How can I place brackets where possible in a first order logical formula in Python? This formula only exists out of logical not ¬, and ∧ or ∨, implies → and bi implies ↔. For example "¬(A ∧ B) ∨ C" yields ((¬(A ∧ B)) ∨ C). You can see my attempt below. I want a function that wraps each operator in brackets (see tests) so only one operator is present within the brackets. Does anyone know why my code fails or any solution to this problem?
import re
def add_brackets(formula):
# Define operator priorities
priority = {'¬': 4, '∧': 3, '∨': 2, '→': 1, '↔': 0}
# Convert formula to list of tokens
tokens = re.findall(r'\(|\)|¬|∧|∨|→|↔|[A-Z]', formula)
# Initialize stack to hold operators
stack = []
# Initialize queue to hold output
output = []
# Loop through tokens
for token in tokens:
if token.isalpha():
output.append(token)
---------------
**Work instruction:**
Decide whether each statement agrees with the forum post about adding brackets, answering yes or no and quoting the words that settle it: (a) the formulas may use an operator for "implies"; (b) in the code, ∨ has a higher priority than ∧; (c) the code sends letter tokens straight to the output list.

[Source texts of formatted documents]
---------------
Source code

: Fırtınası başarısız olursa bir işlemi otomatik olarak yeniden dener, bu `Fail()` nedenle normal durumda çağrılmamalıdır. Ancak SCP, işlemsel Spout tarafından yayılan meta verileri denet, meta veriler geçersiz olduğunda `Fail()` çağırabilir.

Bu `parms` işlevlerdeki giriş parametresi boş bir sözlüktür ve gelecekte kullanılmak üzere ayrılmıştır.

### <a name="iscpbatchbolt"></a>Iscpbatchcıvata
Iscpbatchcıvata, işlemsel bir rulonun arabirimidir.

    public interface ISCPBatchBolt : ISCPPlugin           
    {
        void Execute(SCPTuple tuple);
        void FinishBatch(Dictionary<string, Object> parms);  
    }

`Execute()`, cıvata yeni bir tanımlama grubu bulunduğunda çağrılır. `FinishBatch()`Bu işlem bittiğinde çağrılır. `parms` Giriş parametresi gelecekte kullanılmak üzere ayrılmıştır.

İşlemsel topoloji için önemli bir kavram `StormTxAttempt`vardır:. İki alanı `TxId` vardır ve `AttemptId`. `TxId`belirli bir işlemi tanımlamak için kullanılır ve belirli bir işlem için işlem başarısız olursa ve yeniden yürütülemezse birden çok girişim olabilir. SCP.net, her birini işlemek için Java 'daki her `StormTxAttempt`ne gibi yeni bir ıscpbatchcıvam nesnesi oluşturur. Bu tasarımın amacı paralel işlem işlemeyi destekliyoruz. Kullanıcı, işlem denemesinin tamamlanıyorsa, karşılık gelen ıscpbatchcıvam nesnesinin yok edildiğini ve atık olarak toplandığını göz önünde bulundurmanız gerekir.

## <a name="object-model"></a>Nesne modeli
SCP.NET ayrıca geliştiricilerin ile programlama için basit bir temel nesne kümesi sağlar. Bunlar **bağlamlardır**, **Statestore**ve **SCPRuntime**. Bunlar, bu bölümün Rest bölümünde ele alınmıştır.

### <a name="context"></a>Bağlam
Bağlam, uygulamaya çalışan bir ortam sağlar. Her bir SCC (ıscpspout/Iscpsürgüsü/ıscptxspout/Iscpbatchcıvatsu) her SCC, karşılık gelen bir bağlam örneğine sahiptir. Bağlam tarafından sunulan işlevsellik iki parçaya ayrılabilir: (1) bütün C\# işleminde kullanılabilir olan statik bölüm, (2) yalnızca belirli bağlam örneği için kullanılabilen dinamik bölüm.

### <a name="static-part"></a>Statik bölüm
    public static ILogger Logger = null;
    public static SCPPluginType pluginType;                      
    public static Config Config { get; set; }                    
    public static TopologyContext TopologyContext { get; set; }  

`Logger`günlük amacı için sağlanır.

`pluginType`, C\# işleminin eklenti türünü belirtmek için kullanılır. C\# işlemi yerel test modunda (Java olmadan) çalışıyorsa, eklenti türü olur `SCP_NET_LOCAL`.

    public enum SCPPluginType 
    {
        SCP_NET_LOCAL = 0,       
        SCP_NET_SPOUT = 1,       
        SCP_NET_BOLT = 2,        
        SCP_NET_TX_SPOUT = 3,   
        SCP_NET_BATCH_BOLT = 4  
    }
---------------
**Response to the task:**
(a) Yes: "implies →"
(b) No: "'∧': 3, '∨': 2"
(c) Yes: "if token.isalpha(): output.append(token)"